Figure 4
From: Linguistic measures of chemical diversity and the “keywords” of molecular collections

Estimation of linguistic richness bases on partial analyses of datasets and Heap’s law. (a) As progressively larger fractions of a particular collection/database (here, 1,000 drugs) are analyzed, the fits based on the Heap’s law, V R (n) = Knβ, converge to the type-token distribution characterizing the entire collection. (b) During such convergence, the exponents β decrease and prefactors K increase. The inset shows that this relationship is common to different molecular or literature collections – the straight lines on the doubly-logarithmic scale indicate a power law β ~ K−γ (note: similar slopes correspond to similar values of γ). (c) Prediction of the type-token ratios, TTRs, based on the partial fits for different types of collections.

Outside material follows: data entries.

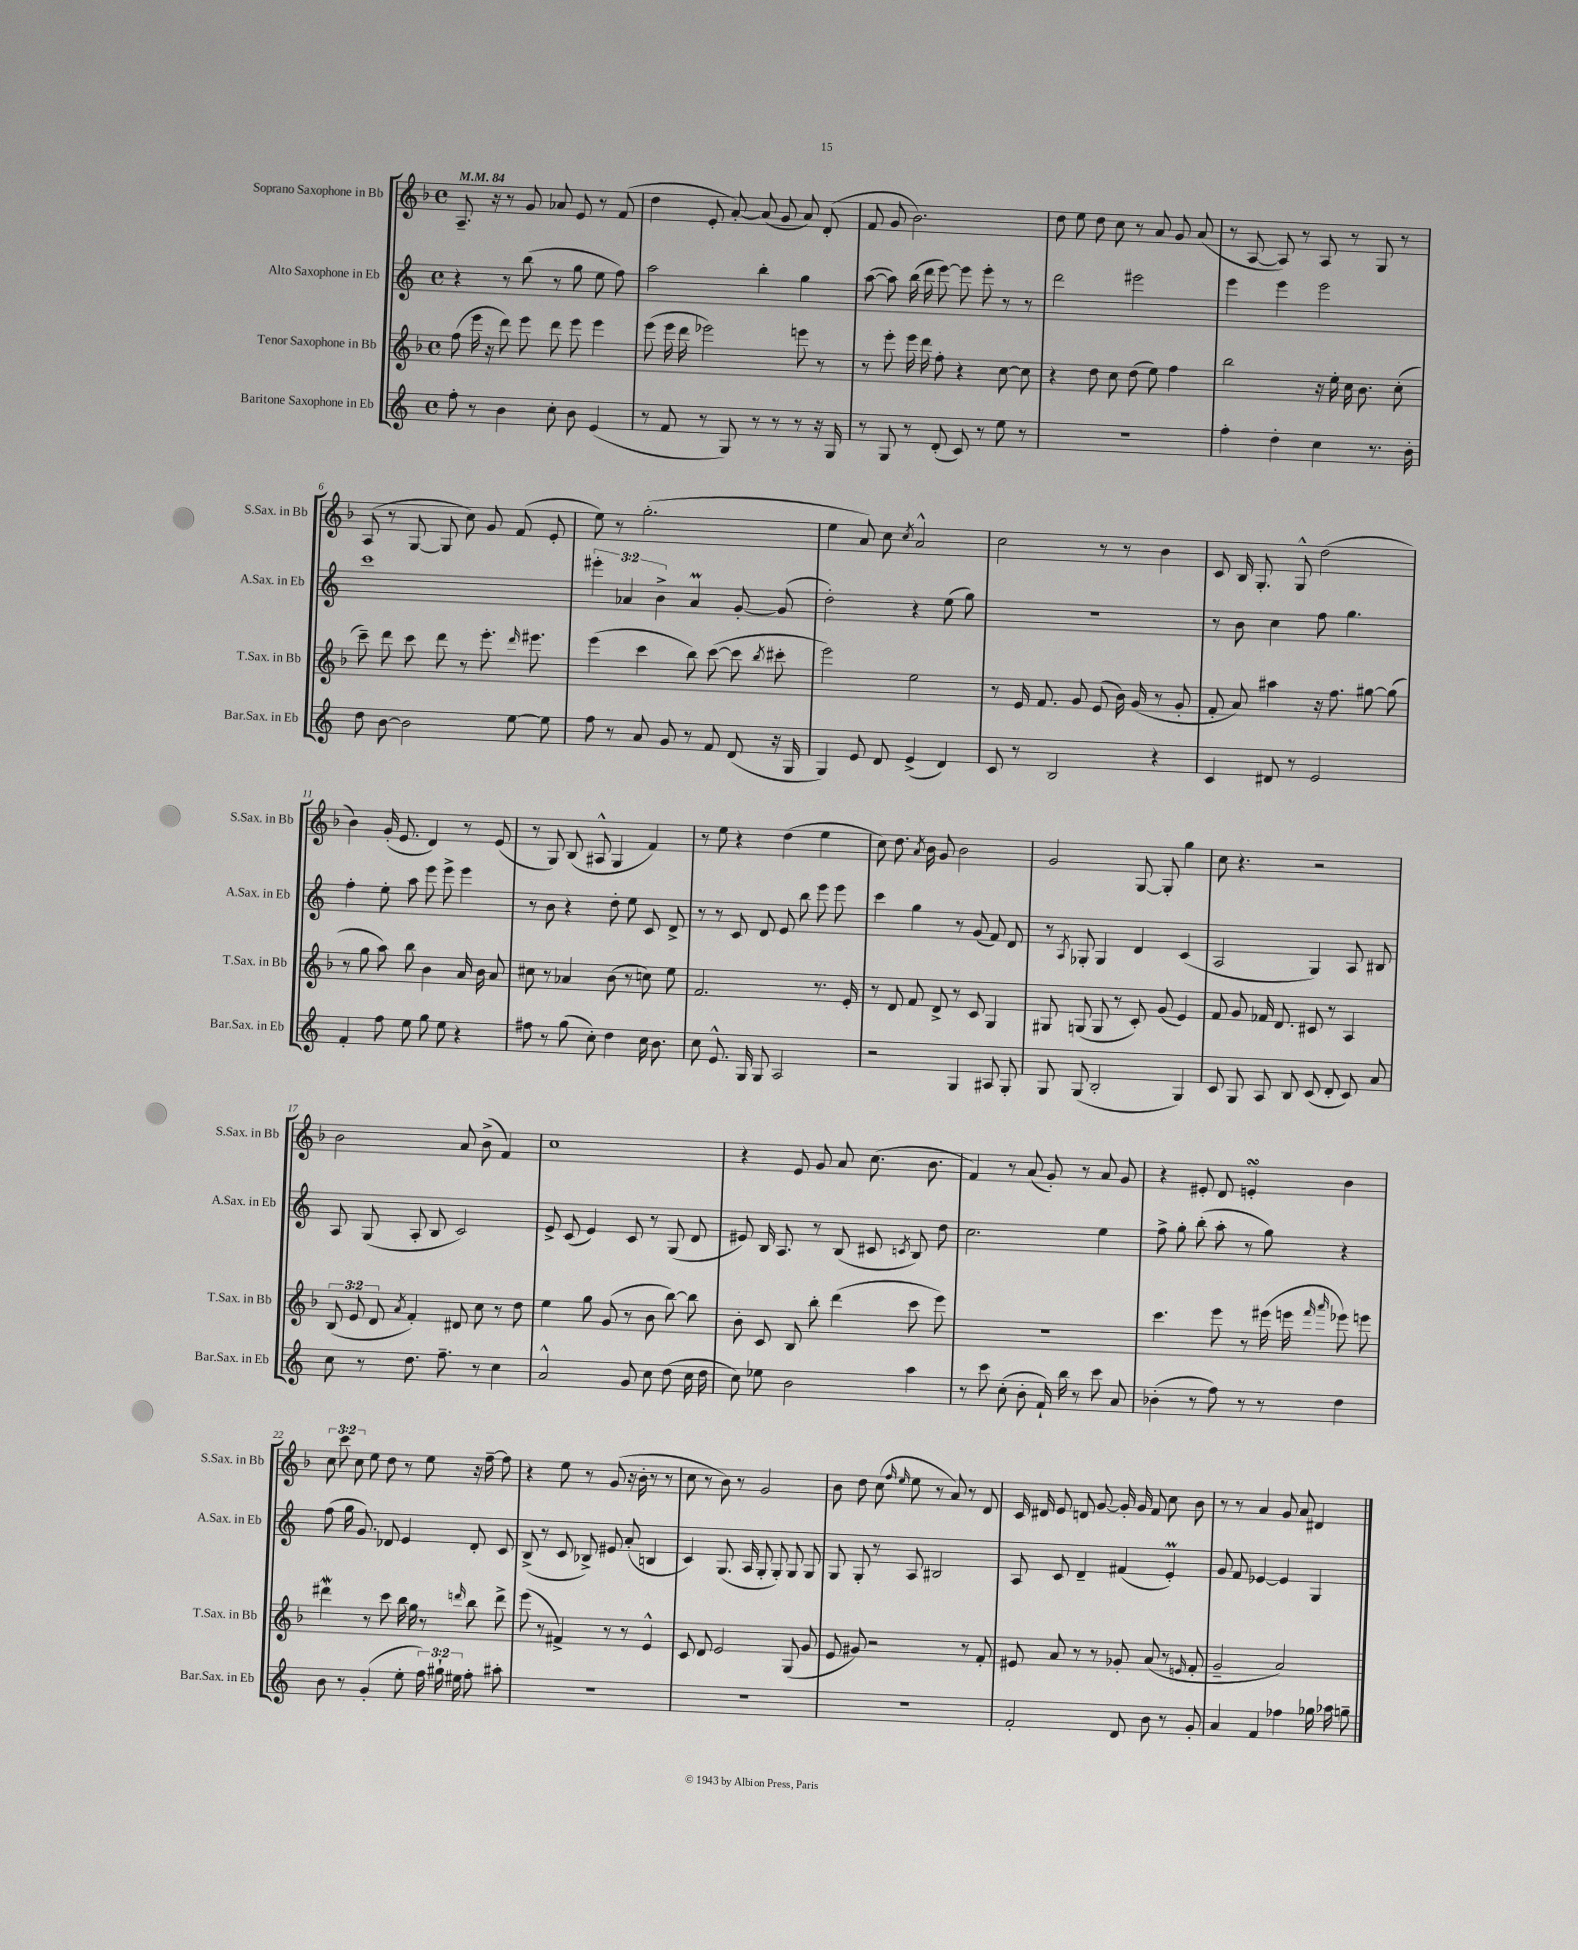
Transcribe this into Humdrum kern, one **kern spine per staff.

**kern	**kern	**kern	**kern
*staff4	*staff3	*staff2	*staff1
*clefG2	*clefG2	*clefG2	*clefG2
*k[]	*k[b-]	*k[]	*k[b-]
*M4/4	*M4/4	*M4/4	*M4/4
*met(c)	*met(c)	*met(c)	*met(c)
*MM84	*MM84	*MM84	*MM84
8ff'	(8ff	4r	8.A~
8r	16eee	.	.
.	16r	.	16r
4b	8ddd)	8r	8r
.	8eee	(8bb	8g
8cc'	8ddd	8r	8a-
8b	8eee	8gg	8e
(4e	4eee	8ee	8r
.	.	8ff)	(8f
=	=	=	=
8r	(8eee	2aa	4dd
8f	16eee	.	.
.	16ddd	.	.
8r	2eee-)	.	8e'
8G)	.	.	[8a')
8r	.	4bb'	(8a]
8r	.	.	8g
8r	8eee	4gg	8a)
16r	8r	.	(8d'
16G	.	.	.
=	=	=	=
8r	8r	([8aa	8f
8G	8eee'	8aa])	8g
8r	16eee	(16bb	2.b-)
.	16ddd	16ddd	.
(8d'	8ff'	[8eee)	.
8c)	4r	8eee]	.
8r	.	8eee'	.
8ee	[8cc	8r	.
8r	8cc]	8r	.
=	=	=	=
1r	4r	2ddd	8dd
.	.	.	8ee
.	8dd	.	8dd
.	8cc	.	8cc
.	(8dd	2eee#	8r
.	8ee)	.	8a
.	4ff	.	8g
.	.	.	(8a
=	=	=	=
4ff'	2bb-	4eee	8r
.	.	.	[8A
4dd'	.	4eee	8A])
.	.	.	8r
4cc	16r	2eee	8A
.	16ee'	.	.
.	16cc	.	8r
.	8.b-	.	.
8.r	.	.	8G
.	(8cc'	.	8r
16b'	.	.	.
=	=	=	=
8dd	8ccc~)	1ccc	(8A
[8b	8ddd	.	8r
2b]	8ccc	.	[8G
.	8ddd	.	8G]
.	8r	.	8cc)
.	8.eee'	.	8g
[8ee	.	.	(8f
.	16qqddd	.	.
.	8.eee#	.	.
8ee]	.	.	8e'
=	=	=	=
8ff	(4eee	6eee#'	8ee)
8r	.	.	8r
.	.	6a-	.
8a	4ccc	.	(2.gg'
.	.	6b^	.
8g	.	.	.
8r	8bb-)	4a-	.
8f	([8ccc	.	.
(8d	8ccc]	[8g'	.
.	8qbb-	.	.
16r	8ccc#'	(8g]	.
16G	.	.	.
=	=	=	=
4G)	2eee)	2dd')	4ee
8e	.	.	8a)
8d	.	.	8cc
.	.	.	8qcc
(4e^	2ee	4r	2a^^
4d)	.	(8ee	.
.	.	8gg)	.
=	=	=	=
8c	8r	1r	2cc
8r	16e	.	.
.	8.f	.	.
2B	.	.	.
.	8g	.	.
.	(8e	.	8r
.	16b-)	.	8r
.	(16g	.	.
4r	8r	.	4b-
.	8g'	.	.
=	=	=	=
4c	8f'	8r	8c
.	8a)	8b	16B-
.	.	.	8.G'
8d#	4aa#	4cc	.
8r	.	.	8G^^
2e	16r	8ff	(2dd
.	8.ff	.	.
.	.	4.gg	.
.	[8gg#	.	.
.	(8gg#]	.	.
=	=	=	=
4f'	8r	4ff'	4b-)
.	8gg	.	.
8ff	8aa)	8ee'	(16g'
.	.	.	8.e
8ee	8bb-	8aa	.
8gg	4b-	8eee	4d)
8ee	.	8eee^	.
4r	16a	4eee	8r
.	16b-	.	.
.	8a	.	(8e
=	=	=	=
8ff#	8cc#	8r	8r
8r	8r	8b	8G)
(8gg	4a-	4r	(8B-
8cc')	.	.	8A#^^
4dd	(8b-	8dd'	4G
.	8r	8ee	.
16cc	8cc)	8c	4f)
8.b	.	.	.
.	8ee	8d^	.
=	=	=	=
8cc	2.f	8r	8r
8.e^^	.	8r	8ee
.	.	8c	4r
16G	.	.	.
8G	.	8d	.
2A	.	8e	(4dd
.	.	8bb	.
.	8.r	8eee	4ee
.	.	8eee	.
.	16e'	.	.
=	=	=	=
2r	8r	4ccc	8cc)
.	8d	.	8.dd
.	8f	4gg	.
.	.	.	8qa
.	.	.	16b-
.	8d^	.	8g
4G	8r	8r	2b-
.	8c	(8g	.
8A#	4G	8f)	.
8G'	.	8d	.
=	=	=	=
8G	8G#	8r	2g
.	.	8qA	.
(8G	(8G	8G-'	.
2B'	8G	4G-	.
.	8r	.	.
.	8c')	4d	[8G
.	(8g	.	8G']
4G)	4e)	(4c	4gg
=	=	=	=
8c	8f	2A	8cc
8G	8g	.	4.r
8A	16f-	.	.
.	8.d	.	.
8B	.	.	.
(8c	8c#	4G)	2r
8d'	8r	.	.
8c)	4A	8A	.
8a	.	8B#	.
=	=	=	=
8cc	(12B-	8A	2b-
.	12e	.	.
8r	.	(8G	.
.	12d	.	.
.	8qa	.	.
8.dd	4f')	8A'	.
.	.	8B	.
8.ff~	.	.	.
.	8d#	2c)	8a
8r	8cc	.	(8b-^
4cc	8r	.	4f)
.	8dd	.	.
=	=	=	=
2a^^	4ee	8e^	1cc
.	.	(8c	.
.	8gg	4e)	.
.	(8g	.	.
8g	8r	8c	.
8cc	8b-	8r	.
(8dd	[8bb-)	(8G	.
16cc	8bb-]	8d	.
16dd	.	.	.
=	=	=	=
8cc)	8b-'	8e#)	4r
8ee-	8c	16B	.
.	.	8.A	.
2b	8B-	.	8e
.	8bb-'	8r	8g
.	(4ddd	(8B	8a
.	.	8c#	(8.cc
.	.	8qc	.
4aa	8ccc	8B)	.
.	.	.	8.b-
.	8eee)	8dd	.
=	=	=	=
8r	1r	2.cc	4f)
8ccc	.	.	.
(8cc'	.	.	8r
8b'	.	.	(8a
16f`)	.	.	8g')
16bb	.	.	.
8r	.	.	8r
8ccc	.	4ee	8a
8a	.	.	8g
=	=	=	=
(4b-'	4.ccc	8ff^	4r
.	.	8gg'	.
8r	.	(8bb'	8e#'
8ff)	8eee	8aa'	8d
8r	8r	8r	4e'
8r	(16eee#	8gg)	.
.	16eee	.	.
.	16qqfff	.	.
.	16qqaaa	.	.
4dd	8eee-)	4r	4b-
.	8eee	.	.
=	=	=	=
8b	4ddd#	(8ff	12cc
.	.	.	12ccc
8r	.	16gg	.
.	.	.	12cc
.	.	8.g)	.
(4g'	8r	.	8ee
.	8ccc	8d-	8dd
8ee'	16bb-	4e	8r
.	16gg	.	.
24ff)	8r	.	8ee
24gg#`	.	.	.
24ee#	.	.	.
.	16qqddd	.	.
8ff'	8bb-	8d-'	16r
.	.	.	[16ff~
8aa#'	8ddd^	8c	8ff]
=	=	=	=
1r	(8eee	(8B^	4r
.	8r	8r	.
.	4f#^)	8c	8ee
.	.	8B-^)	8r
.	8r	8e#	(8g
.	8r	(8a'	16r
.	.	.	16b-'
.	4e^^	4B	8r
.	.	.	8r
=	=	=	=
1r	8c	4c)	8cc
.	8d	.	8r
.	2e	(8.G	8b-)
.	.	.	8r
.	.	16A	.
.	.	8G'	2g
.	.	8G')	.
.	(8G	8G	.
.	8g	8G	.
=	=	=	=
1r	8e	8G	8b-
.	8g#)	8G'	8dd
.	2r	8r	(8cc
.	.	.	16qqff
.	.	.	16qqee
.	.	8A	8ee
.	.	2B#	8r
.	.	.	8a)
.	8r	.	8r
.	8f'	.	8d
=	=	=	=
2f'	8e#	8A	16c
.	.	.	16d#
.	8a	8c	8e
.	8r	4d~	8d
.	8r	.	[8g
8d	8g-'	(4f#	16g']
.	.	.	16g
8b	(8a	.	8f
8r	8r	4e')	8cc
.	16qqe	.	.
8g'	8f'	.	8b-
=	=	=	=
4a	2g~	8g	8r
.	.	8f	8r
4f	.	[4e-	4a
4ff-	2a)	4e-]	8g
.	.	.	8a
16gg-	.	4G	4d#
16aa-	.	.	.
8gg~	.	.	.
==	==	==	==
*-	*-	*-	*-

The true value of the entire collection is taken as 100%. “Database group 1” and “database group 2” are the two families of Mcule databases from Fig. 3. The largest discrepancy between fits and real diversity is observed for natural products whose linguistic peculiarity is also manifest in our other analyses (cf. Figure 2b where the natural-products curve intersects dependencies for drugs and Reaxys molecules). For other collections, estimating 30–50% of the content already gives decent estimates of their actual diversity.